= Beginning of Section =

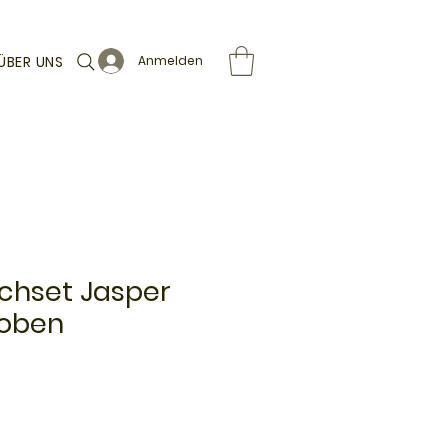
ÜBER UNS
Anmelden
schset Jasper
oben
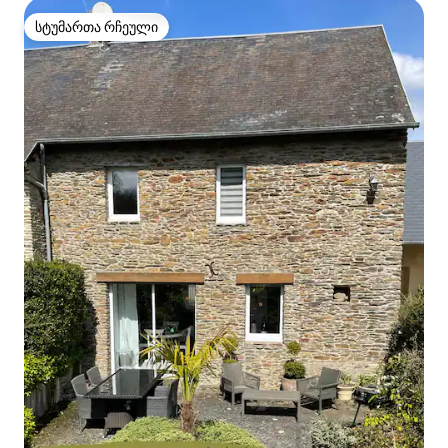
სტუმართა რჩეული
სტუმართა რჩეული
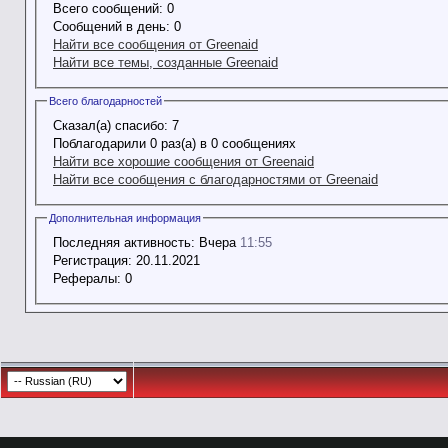
Всего сообщений:
0
Сообщений в день:
0
Найти все сообщения от Greenaid
Найти все темы, созданные Greenaid
Всего благодарностей
Сказал(а) спасибо:
7
Поблагодарили 0 раз(а) в 0 сообщениях
Найти все хорошие сообщения от Greenaid
Найти все сообщения с благодарностями от Greenaid
Дополнительная информация
Последняя активность:
Вчера
11:55
Регистрация:
20.11.2021
Рефералы:
0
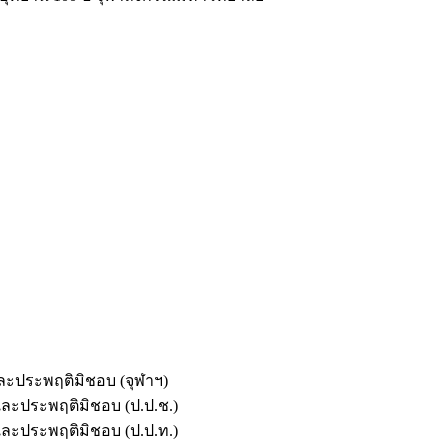
และประพฤติมิชอบ (จุฬาฯ)
ตและประพฤติมิชอบ (ป.ป.ช.)
ตและประพฤติมิชอบ (ป.ป.ท.)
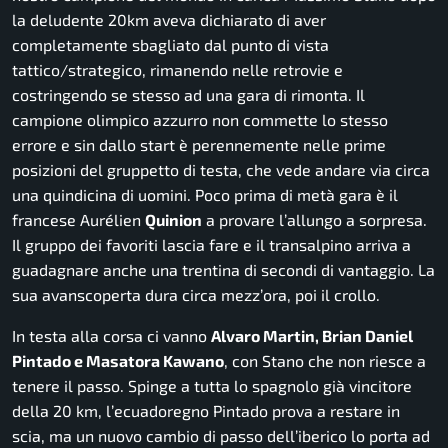
la deludente 20km aveva dichiarato di aver
completamente sbagliato dal punto di vista
tattico/strategico, rimanendo nelle retrovie e
costringendo se stesso ad una gara di rimonta. Il
campione olimpico azzurro non commette lo stesso
errore e sin dallo start è perennemente nelle prime
posizioni del gruppetto di testa, che vede andare via circa
una quindicina di uomini. Poco prima di metà gara è il
francese Aurélien
Quinion
a provare l’allungo a sorpresa.
Il gruppo dei favoriti lascia fare e il transalpino arriva a
guadagnare anche una trentina di secondi di vantaggio. La
sua avanscoperta dura circa mezz’ora, poi il crollo.
In testa alla corsa ci vanno
Alvaro Martin, Brian Daniel
Pintado e Masatora Kawano
, con Stano che non riesce a
tenere il passo. Spinge a tutta lo spagnolo già vincitore
della 20 km, l’ecuadoregno Pintado prova a restare in
scia, ma un nuovo cambio di passo dell’iberico lo porta ad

= End of Section =

#### What is being asked
Copy out all of the rows above, substituting "[username]" for each "Greenaid" and keeping everything else unchanged. Omit the pictures.

#### Answer section
ÜBER UNS
Anmelden
schset Jasper
oben
სტუმართა რჩეული
სტუმართა რჩეული
Всего сообщений:
0
Сообщений в день:
0
Найти все сообщения от [username]
Найти все темы, созданные [username]
Всего благодарностей
Сказал(а) спасибо:
7
Поблагодарили 0 раз(а) в 0 сообщениях
Найти все хорошие сообщения от [username]
Найти все сообщения с благодарностями от [username]
Дополнительная информация
Последняя активность:
Вчера
11:55
Регистрация:
20.11.2021
Рефералы:
0
และประพฤติมิชอบ (จุฬาฯ)
ตและประพฤติมิชอบ (ป.ป.ช.)
ตและประพฤติมิชอบ (ป.ป.ท.)
la deludente 20km aveva dichiarato di aver
completamente sbagliato dal punto di vista
tattico/strategico, rimanendo nelle retrovie e
costringendo se stesso ad una gara di rimonta. Il
campione olimpico azzurro non commette lo stesso
errore e sin dallo start è perennemente nelle prime
posizioni del gruppetto di testa, che vede andare via circa
una quindicina di uomini. Poco prima di metà gara è il
francese Aurélien
Quinion
a provare l’allungo a sorpresa.
Il gruppo dei favoriti lascia fare e il transalpino arriva a
guadagnare anche una trentina di secondi di vantaggio. La
sua avanscoperta dura circa mezz’ora, poi il crollo.
In testa alla corsa ci vanno
Alvaro Martin, Brian Daniel
Pintado e Masatora Kawano
, con Stano che non riesce a
tenere il passo. Spinge a tutta lo spagnolo già vincitore
della 20 km, l’ecuadoregno Pintado prova a restare in
scia, ma un nuovo cambio di passo dell’iberico lo porta ad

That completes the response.